Dirk Sauer : En fait tu as posé de très bonnes questions, donc il n'y a rien à ajouter (ndCCC : merci bien). Je finis toujours mes interviews par un grand merci aux fans, surtout en France. Nous reviendrons en janvier, et... je ne sais pas si tu es courant de l'invité spécial qui va nous accompagner à cette occasion ?

Cosmic Camel Clash : Non, dis-moi.

Dirk Sauer : Nous amenons un groupe suédois, Heat, qui va ouvrir les soirées. C'est un groupe de hard-rock / AOR de très grande qualité. Ils ont 20-22 ans de moyenne d'âge et ils sonnent comme les bons vieux groupes des années 80 comme Treat, Giant, Europe, ce genre de choses... et en France nous aurons Andre Matos en première partie.

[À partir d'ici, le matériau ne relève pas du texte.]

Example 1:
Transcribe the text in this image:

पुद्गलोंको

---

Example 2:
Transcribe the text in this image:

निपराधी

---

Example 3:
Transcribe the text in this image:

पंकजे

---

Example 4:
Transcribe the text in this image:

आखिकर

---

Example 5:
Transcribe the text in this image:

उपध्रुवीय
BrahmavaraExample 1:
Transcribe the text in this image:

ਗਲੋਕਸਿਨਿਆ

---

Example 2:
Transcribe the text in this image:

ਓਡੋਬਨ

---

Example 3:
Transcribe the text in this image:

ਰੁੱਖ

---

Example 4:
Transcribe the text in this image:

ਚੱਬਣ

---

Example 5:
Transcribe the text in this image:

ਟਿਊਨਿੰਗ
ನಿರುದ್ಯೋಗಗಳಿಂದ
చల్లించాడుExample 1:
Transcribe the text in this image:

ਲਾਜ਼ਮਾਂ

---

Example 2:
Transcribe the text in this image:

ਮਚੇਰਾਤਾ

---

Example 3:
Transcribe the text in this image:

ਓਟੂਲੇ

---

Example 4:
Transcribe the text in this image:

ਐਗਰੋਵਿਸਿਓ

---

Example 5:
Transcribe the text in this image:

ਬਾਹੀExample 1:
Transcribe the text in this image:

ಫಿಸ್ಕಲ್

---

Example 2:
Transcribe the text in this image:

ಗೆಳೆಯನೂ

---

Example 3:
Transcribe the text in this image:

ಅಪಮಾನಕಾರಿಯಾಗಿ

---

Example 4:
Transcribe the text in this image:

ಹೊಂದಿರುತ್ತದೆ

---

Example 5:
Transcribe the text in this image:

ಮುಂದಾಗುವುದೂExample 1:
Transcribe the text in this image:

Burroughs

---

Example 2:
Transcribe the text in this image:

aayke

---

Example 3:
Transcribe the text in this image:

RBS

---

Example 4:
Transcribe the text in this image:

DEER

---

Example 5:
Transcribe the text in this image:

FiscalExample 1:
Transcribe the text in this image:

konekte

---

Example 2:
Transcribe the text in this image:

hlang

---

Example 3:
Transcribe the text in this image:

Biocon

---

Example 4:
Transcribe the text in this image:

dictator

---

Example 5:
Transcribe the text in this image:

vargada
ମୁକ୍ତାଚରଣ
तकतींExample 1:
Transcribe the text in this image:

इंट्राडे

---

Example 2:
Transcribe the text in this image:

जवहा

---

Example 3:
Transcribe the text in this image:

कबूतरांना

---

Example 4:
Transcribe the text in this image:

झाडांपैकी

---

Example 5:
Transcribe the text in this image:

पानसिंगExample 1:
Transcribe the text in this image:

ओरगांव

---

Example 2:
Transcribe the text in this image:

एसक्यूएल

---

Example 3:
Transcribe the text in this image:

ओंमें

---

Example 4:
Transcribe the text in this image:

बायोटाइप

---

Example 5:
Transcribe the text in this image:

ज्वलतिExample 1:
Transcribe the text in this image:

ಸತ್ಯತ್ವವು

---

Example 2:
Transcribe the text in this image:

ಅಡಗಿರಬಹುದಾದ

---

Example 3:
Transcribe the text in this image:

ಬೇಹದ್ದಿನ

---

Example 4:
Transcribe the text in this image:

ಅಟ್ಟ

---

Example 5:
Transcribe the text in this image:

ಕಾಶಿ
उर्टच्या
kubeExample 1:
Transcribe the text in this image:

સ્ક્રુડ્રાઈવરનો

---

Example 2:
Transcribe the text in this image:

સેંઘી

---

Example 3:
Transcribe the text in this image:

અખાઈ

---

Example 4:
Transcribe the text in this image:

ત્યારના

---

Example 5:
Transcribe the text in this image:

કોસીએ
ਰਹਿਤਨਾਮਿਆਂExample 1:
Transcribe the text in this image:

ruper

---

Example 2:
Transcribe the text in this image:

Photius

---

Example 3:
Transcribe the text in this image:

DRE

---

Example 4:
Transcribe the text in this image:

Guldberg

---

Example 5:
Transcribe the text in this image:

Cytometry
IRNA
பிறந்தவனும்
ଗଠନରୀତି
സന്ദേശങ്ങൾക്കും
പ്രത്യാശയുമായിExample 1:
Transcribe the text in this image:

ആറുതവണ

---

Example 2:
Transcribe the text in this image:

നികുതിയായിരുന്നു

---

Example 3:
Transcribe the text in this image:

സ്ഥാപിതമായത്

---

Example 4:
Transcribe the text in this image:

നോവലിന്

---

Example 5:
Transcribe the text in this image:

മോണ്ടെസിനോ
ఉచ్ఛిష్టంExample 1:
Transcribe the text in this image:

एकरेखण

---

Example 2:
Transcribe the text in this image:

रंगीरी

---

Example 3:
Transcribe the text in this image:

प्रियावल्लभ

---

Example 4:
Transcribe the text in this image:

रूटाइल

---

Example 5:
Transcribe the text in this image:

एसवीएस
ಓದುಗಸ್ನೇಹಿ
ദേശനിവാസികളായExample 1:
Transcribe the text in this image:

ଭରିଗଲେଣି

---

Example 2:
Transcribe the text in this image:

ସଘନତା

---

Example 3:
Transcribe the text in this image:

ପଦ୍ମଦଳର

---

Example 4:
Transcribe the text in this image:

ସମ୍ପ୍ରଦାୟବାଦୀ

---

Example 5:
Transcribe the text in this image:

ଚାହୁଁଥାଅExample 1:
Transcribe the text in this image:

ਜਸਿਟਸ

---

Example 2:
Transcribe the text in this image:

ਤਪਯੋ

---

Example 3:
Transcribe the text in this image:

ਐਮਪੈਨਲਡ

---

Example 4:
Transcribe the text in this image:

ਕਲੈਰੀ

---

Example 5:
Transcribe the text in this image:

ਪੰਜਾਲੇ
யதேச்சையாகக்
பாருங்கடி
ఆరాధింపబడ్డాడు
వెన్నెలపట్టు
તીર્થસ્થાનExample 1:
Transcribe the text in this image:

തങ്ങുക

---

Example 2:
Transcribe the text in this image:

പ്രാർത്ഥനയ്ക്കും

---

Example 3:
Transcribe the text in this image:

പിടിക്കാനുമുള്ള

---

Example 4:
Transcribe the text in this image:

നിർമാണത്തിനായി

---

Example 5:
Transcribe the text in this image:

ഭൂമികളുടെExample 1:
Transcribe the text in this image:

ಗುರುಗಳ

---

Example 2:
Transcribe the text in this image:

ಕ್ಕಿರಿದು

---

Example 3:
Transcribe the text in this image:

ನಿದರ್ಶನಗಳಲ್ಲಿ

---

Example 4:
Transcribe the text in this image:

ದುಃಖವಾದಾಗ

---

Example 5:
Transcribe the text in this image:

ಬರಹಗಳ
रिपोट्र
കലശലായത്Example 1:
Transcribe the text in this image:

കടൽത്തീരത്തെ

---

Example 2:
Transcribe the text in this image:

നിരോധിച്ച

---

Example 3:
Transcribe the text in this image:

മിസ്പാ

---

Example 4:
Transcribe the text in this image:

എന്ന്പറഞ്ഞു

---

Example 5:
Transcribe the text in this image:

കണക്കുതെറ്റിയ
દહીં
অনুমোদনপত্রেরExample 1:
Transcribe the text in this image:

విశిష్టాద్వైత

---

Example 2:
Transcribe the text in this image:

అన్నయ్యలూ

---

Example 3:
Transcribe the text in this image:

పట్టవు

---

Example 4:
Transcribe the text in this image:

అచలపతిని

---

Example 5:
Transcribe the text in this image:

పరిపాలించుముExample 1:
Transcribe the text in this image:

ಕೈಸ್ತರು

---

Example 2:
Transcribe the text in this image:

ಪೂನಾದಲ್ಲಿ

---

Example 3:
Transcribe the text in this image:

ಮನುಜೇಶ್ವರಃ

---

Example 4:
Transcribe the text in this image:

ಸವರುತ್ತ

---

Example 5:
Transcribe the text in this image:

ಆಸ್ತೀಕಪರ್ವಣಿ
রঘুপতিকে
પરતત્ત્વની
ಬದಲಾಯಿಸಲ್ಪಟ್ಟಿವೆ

Cosmic Camel Clash : C'est pas vrai ?

Dirk Sauer : Si ! (j'exprime la joie profonde que me procure cette nouvelle) Tu es un des premiers à qui je le dis, ce n'est pas encore paru officiellement sur notre page web. Je pense que c'est un bon choix, surtout pour la France.

Cosmic Camel Clash : Oh que oui, il est culte ici.

Dirk Sauer : Je sais ! C'est cool que nous puissions le faire. Angra est le premier groupe qui nous a amenés en France en 1999, donc c'est cool d'avoir Andre sur la tournée. Il fait la moitié de la tournée européenne avec nous : la France, l'Espagne, l'Italie... et l'autre moitié de la tournée c'est un autre groupe suédois. C'est cool et j'espère que les fans français vont apprécier, car je pense que c'était une bonne décision.